Back to the Basics: A Necessary Grind for Online Retailers

If we’ve learned anything from recent security breaches faced by several unfortunate retailers, it’s that often the attacks result from a breakdown in routine cyber hygiene.

This realization has catapulted basic cyber hygiene to the top of the Chief Information Security Officers (CISOs) and Chief Information Officers (CIOs) priority list. Basic IT infrastructure and security protocols – understanding where your most valuable assets reside, deprovisioning legacy assets, configuring your system with key security settings, and making sure the environment is properly patched and updated – must be upheld to successfully protect your business from the vast pool of cyber criminals and threats. Unfortunately, these seemingly simple practices are tedious and difficult to maintain, often overlooked by the latest, greatest security solution that promises to keep your business safe.

And history teaches us that hackers do not require sophisticated tools to achieve their malicious goals. They can easily exploit a basic vulnerability within the system (for example, a software exploit that hasn’t been properly patched) to gain access to your network and then move laterally to extract sensitive business and customer data. Similarly, they can leverage credential theft from an employee or third party to gain access. Credential theft, because it’s easier and less risky than an existing vulnerability or zero-day exploit, is one of the most common attack vectors used against online retailers. According to Verizon’s 2016 Data Breach Incident Report (DBIR), nearly two-thirds of breaches leveraged stolen credentials. Retailers need to be diligent when monitoring their logs to identify potentially malicious behavior, such as automated malware, resulting from credential theft.

Failing to maintain basic security hygiene can harm not only your customers, but also your long-term revenue, success, reputation and integrity of your business. Not helping matters for the CISO and CIO when it comes to keeping basic cyber hygiene practices are emerging concerns around security for the Internet of Things (IoT), the ever-increasing third-party access to retailer sites and the significant amounts of critical customer data being stored on a retailer’s network – to name a few.

What can online retailers and other organizations do to help maintain basic cyber hygiene and mitigate risk? Outlined below is a list of best practices to help ensure your retail business’ valuable data stays protected:

1.  Create a mandate for basic cyber hygiene in your business’ environment. Support this effort with ongoing education for employees and partners. When it comes to cybersecurity, ignorance is not bliss.

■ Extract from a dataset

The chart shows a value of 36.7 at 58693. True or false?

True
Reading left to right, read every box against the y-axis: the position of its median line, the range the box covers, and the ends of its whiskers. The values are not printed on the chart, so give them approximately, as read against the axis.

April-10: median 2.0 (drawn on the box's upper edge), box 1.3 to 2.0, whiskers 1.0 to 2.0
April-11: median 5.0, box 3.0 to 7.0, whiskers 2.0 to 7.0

2.  Develop a basic threat profile. It’s important to understand that not all companies are created equal in terms of their security profile and posture. Developing and understanding your basic threat profile allows a clear understanding of where your most valuable assets reside, and what measures you can and should take to protect those assets specifically.

3.  Establish a formal process to secure emerging technologies. New, innovative technologies, such as digital and “omni-channel” marketing, create new revenue opportunities for online retailers. But these technologies also pose new security risks, and must be considered under the same security microscope as the rest of your business functions. Having a formal process in place will make for smoother, justifiable adoption and more secure technology implementation.

The traditional approach has been to rely on compliance measures as a way to mitigate risk and maintain an overall secure posture. However, compliance has not been an effective model for a very long time. While businesses must check the compliance box, it cannot be defined as a security gold standard and more often than not offer a false sense of security that put businesses at greater risk.

Getting back to the basics of cyber hygiene is where the real day-to-day security grind should focus. If retailers and others would emphasize and uphold solid, basic blocking and tackling security measures, they would be far less susceptible to cyberattacks across the different high-profile areas of concern. In the end, online retailers and other businesses must work to achieve a basic security foundation and only then seek to deploy more novel security precautions.  This approach, although not glamorous, will allow companies to review cybersecurity with a strategic mindset and will provide a solid foundation for preventing successful breaches and protecting the firm’s valuable data.